The paper stopped disappearing, but just then, I saw streams of white mist swirling toward me, encircling me. A powerful force tugged at my hand, trying to snatch the record away.
"Don’t even think about it—no matter what you are!"
I roared in anger, unleashing a burst of Deathbane Aura that instantly blew the white mist away. I floated upward as more and more streams of white surrounded me, enclosing me in an instant.
Crushing waves of pressure came from all directions, threatening to flatten me. I kept releasing Deathbane Aura from within, resisting the force.
The intent behind these forces was obvious—they wanted to destroy the record in my hand. But for now, they couldn’t break through my Deathbane Aura. I had to think of something.
Suddenly, red, yellow, and black light flared beneath my feet. The two things from the temple came alive, floating up and opening their mouths as they drifted toward me.
With a shout, I raised the Ghostblade in my left hand and slashed several times, cutting through a swath of white mist before darting forward. As expected, the two monsters gave chase.
One thought echoed in my mind: I couldn’t let them catch me. By now, the ground of this frozen moment was overflowing with white mist. The pressure around me grew stronger and denser, making it almost impossible to cut through with the Ghostblade.
The mist had become as solid as a steel wall. With a bang, I stopped. I sheathed the Ghostblade and quickly pulled out the Scattershot Rifle.
"Come on, let’s see whose power is stronger."
Deathbane Aura surged wildly from within me. I had to do something—unleash my strongest power.
Two crimson runes appeared in my eyes. The chaotic power inside me stabilized, and my Scattershot Rifle became even more powerful.
But in an instant, the two pursuing monsters vanished. I stared in shock.

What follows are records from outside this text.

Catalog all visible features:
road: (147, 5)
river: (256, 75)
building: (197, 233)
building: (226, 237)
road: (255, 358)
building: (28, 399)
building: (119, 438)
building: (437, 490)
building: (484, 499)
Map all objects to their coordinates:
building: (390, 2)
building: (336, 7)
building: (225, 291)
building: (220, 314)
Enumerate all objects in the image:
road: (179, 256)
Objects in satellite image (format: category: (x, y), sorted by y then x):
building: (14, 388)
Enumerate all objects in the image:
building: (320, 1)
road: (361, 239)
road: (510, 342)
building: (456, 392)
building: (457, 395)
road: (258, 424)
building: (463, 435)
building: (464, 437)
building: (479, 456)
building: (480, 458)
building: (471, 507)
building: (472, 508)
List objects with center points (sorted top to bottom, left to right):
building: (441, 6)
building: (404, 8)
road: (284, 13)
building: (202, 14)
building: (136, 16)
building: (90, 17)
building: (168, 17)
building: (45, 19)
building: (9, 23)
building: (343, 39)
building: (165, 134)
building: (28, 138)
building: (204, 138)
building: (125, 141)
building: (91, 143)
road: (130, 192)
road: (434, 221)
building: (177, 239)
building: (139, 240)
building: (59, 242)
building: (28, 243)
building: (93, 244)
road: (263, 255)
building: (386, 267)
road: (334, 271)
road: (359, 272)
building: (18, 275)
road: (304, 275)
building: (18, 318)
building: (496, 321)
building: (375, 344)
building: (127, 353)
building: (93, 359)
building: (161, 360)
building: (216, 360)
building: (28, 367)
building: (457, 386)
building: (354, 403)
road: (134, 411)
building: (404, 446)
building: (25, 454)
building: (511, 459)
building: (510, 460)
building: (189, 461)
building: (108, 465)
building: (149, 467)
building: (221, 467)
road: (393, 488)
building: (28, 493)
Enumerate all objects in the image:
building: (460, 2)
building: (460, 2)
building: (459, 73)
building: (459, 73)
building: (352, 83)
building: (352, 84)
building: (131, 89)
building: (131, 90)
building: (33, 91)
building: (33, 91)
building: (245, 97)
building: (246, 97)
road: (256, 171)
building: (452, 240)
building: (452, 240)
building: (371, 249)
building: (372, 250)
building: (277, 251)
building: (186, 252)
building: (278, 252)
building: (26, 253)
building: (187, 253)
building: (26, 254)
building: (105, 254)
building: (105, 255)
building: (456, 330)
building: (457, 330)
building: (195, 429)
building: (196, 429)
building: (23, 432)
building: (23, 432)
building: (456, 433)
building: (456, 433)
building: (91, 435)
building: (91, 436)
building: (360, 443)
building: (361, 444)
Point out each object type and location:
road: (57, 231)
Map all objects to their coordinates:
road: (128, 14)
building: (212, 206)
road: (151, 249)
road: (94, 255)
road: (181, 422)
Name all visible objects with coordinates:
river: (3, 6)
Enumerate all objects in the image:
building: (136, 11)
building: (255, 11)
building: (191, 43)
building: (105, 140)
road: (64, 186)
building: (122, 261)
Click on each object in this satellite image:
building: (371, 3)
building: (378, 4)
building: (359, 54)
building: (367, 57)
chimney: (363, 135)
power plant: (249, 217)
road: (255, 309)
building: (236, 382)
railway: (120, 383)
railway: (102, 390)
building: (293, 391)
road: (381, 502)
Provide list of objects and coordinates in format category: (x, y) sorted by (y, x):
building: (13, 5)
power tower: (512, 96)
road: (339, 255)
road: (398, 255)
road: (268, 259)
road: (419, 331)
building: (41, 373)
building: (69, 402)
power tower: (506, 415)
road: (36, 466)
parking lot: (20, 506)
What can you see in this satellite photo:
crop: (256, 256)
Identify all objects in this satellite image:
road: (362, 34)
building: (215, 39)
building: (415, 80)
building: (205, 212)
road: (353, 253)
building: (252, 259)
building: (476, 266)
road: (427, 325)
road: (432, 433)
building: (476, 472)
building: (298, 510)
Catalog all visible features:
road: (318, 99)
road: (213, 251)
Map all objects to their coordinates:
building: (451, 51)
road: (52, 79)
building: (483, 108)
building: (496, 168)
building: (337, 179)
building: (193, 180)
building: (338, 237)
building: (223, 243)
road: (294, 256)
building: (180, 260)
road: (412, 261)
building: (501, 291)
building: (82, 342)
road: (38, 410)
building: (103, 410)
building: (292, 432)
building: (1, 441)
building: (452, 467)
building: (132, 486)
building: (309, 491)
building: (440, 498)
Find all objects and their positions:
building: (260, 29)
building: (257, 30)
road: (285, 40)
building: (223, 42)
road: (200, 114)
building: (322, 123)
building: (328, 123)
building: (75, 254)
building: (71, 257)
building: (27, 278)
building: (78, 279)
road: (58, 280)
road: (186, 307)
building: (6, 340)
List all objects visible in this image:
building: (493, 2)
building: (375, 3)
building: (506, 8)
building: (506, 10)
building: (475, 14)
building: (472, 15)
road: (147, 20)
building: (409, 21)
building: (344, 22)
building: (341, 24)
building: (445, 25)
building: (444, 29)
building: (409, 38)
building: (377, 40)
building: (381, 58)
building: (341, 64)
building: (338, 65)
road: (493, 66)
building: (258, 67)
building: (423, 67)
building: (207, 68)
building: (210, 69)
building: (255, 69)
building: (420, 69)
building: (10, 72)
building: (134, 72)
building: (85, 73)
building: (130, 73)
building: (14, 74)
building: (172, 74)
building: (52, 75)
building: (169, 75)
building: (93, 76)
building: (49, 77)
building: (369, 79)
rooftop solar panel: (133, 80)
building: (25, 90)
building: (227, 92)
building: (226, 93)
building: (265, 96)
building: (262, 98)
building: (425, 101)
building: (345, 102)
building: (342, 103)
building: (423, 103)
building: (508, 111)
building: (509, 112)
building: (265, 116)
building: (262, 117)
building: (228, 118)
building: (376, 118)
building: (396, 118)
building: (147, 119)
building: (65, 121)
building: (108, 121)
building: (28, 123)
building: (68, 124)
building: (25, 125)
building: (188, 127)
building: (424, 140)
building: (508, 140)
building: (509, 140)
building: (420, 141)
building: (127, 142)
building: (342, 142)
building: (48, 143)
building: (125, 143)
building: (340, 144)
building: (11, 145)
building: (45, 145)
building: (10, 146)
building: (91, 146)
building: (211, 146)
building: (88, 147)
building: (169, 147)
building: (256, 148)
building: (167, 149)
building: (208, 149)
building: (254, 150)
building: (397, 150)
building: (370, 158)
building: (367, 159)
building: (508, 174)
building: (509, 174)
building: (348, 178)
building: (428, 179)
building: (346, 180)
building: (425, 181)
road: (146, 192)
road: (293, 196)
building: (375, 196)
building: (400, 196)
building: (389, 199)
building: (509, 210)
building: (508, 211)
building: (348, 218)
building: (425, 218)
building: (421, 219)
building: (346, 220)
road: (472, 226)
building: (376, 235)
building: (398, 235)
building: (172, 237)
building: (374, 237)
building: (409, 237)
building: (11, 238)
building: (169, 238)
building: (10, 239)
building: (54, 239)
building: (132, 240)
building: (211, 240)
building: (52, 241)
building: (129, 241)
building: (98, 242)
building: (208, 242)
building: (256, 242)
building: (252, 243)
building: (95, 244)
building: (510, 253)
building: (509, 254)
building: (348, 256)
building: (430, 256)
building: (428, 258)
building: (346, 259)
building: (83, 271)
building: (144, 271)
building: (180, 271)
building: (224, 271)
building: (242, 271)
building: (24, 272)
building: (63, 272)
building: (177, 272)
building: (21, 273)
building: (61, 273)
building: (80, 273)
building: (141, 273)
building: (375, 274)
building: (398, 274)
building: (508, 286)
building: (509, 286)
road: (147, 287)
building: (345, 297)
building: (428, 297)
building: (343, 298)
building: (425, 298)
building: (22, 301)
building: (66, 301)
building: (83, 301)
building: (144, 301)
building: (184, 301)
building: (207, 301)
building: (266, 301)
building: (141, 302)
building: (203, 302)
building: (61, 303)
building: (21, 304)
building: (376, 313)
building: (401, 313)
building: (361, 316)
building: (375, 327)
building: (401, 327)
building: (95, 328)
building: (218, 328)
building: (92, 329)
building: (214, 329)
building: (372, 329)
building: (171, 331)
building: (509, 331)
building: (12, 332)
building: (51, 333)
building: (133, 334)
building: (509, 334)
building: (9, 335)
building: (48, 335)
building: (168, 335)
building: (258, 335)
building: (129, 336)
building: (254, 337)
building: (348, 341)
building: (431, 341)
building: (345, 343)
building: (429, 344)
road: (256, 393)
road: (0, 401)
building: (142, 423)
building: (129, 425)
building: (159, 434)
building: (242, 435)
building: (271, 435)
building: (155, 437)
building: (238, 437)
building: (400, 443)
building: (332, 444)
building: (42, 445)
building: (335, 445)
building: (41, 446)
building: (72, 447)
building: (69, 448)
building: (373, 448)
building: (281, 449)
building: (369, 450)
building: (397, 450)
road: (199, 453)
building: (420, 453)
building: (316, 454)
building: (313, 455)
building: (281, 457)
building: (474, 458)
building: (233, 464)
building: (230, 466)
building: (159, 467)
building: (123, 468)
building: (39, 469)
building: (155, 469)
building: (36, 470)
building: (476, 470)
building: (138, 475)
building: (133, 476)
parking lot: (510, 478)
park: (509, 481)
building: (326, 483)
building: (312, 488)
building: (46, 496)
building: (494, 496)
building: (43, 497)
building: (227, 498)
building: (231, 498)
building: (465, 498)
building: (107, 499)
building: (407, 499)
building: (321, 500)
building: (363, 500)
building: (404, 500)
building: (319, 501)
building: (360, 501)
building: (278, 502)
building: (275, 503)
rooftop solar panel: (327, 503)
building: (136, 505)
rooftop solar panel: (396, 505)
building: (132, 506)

Suddenly, something moved along my spine, making me cry out. One monster, snake-like, coiled around my body, while the other opened its jaws wide and bit down on my right hand, swallowing it whole.
My right hand was slowly vanishing inside the monster’s mouth. I roared in fury.
"Instinct—called coexistence..."
Deathbane Aura erupted chaotically from every corner of my body, my power flooding into my right hand.
A large section of my arm had vanished, but I still clung to the record. Waves of searing pain shook my ghost soul.
"You won’t get away with it—repeating this cycle again and again. Enough. Give back those who vanished in your spiral of time!"
A blinding white light stabbed into my eyes, making me dizzy. Instantly, I lost consciousness.
Thunder crashed overhead. Rain poured down as I gasped for breath, staring at the forest around me—I’d made it inside. My heart raced as I recalled the blood from the Darong Family that Xuehan Yi had made me drink.
But then I felt something hard in my right hand—something was there.